--- BEREITGESTELLTER TEXT ---

Mit den großen Währungsbewegungen der letzten Wochen ist auch die Diskussion um schwache und starke Währungen einmal mehr ganz oben bei den Diskussionen um angelegtes oder geliehenes Geld. Wir wollen einen Blick zurück werfen und eine Einschätzung zu Währungsentwicklungen anhand des Schweizer Franken geben. Beim Blick zurück kommt man unweigerlich zu einem Knackpunkt der Währungsgeschichte. Mit der Aufgabe des Bretton-Woods-System in den 70er Jahren rückte man von einem System fester Wechselkurse ab. Heute schwanken die großen Weltwährungen aufgrund von Angebot und Nachfrage zueinander. Allerdings intervenieren die Notenbanken, um unkontrollierte Kursbewegungen einzudämmen bzw. um die eigenen Währungs- und Wirtschaftsinteressen zu verteidigen. Seit der Finanzkrise im Jahr 2008 scheint sich die Sehnsucht nach einer stabilen Währung in einen Abwertungswettkampf zu wandeln. Denn plötzlich ist eine starke Währung ein Problem für die Exportwirtschaft und aufgrund von tieferen Importpreisen wächst die Angst, das neu erwachte Gespenst der Deflation ins eigene Land zu holen. Im deutschsprachigen Raum galt eine starke Währung in Zeiten der deutschen Mark als Tugend und Beleg für das Vertrauen in den Wertespeicher der Währung. Sie war der Stolz einer ganzen Nation, an den sich auch der Schilling mit Freude band. Dass eine überaus starke Währung auch eine Herausforderung sein kann, mussten die Schweizer nicht erst in letzter Zeit feststellen. Bereits in den späten 70er Jahren kam es vom Mai 1977 bis September 1978 zu einer starken Aufwertung des Schweizer Franken gegenüber der Deutschen Mark um 40%. Die folgende Grafik zeigt, wie viel Rappen man pro Deutscher Mark zahlen muss. Je geringer dieser Kurs, desto teurer der Franken.

DEM-CHF Kurs 1977/1978 (fallender Kurs = steigender Franken)

Quelle: Bloomberg. Die Wertentwicklung in der Vergangenheit ist kein verlässlicher Indikator für die zukünftige Entwicklung.

Der Franken hatte bereits seit der Freigabe des Frankenkurses Anfang 1973 begonnen zu steigen. Nachdem sich die Bewegung beschleunigte, kündigte die Schweizerische Nationalbank im Oktober 1978 einen Mindestkurs von 80 Rappen pro Deutsche Mark an. Diese Maßnahme war damals erfolgreich und der Kurs blieb bis zur Einführung des Euro in einem relativ stabilen Band zur Mark.

---

_AUFGABE 1_
Fasse im Text zum Schweizer Franken den Absatz, der mit „Der Franken hatte bereits seit der Freigabe“ beginnt, als kurze Liste zusammen und behalte dabei seine wesentlichen Fakten bei.

--- BEREITGESTELLTE DATEN ---

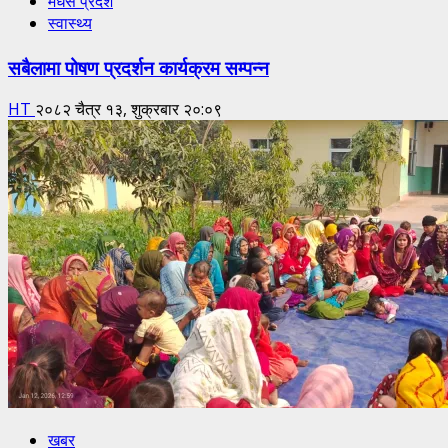
मधेस प्रदेश
स्वास्थ्य
सबैलामा पोषण प्रदर्शन कार्यक्रम सम्पन्न
HT
२०८२ चैत्र १३, शुक्रबार २०:०९
खबर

---

_AUFGABE 2_
Gib die Zeilen aller Datensätze oben, nicht den Text zum Schweizer Franken, Wort für Wort wieder. Lass die Bilder dabei weg.

_MUSTERLÖSUNG 1_
- Seit der Freigabe des Frankenkurses Anfang 1973 stieg der Franken.
- Als sich die Bewegung beschleunigte, kündigte die Schweizerische Nationalbank im Oktober 1978 einen Mindestkurs von 80 Rappen pro Deutsche Mark an.
- Die Maßnahme war erfolgreich, und der Kurs blieb bis zur Einführung des Euro in einem relativ stabilen Band zur Mark.

_MUSTERLÖSUNG 2_
मधेस प्रदेश
स्वास्थ्य
सबैलामा पोषण प्रदर्शन कार्यक्रम सम्पन्न
HT
२०८२ चैत्र १३, शुक्रबार २०:०९
खबर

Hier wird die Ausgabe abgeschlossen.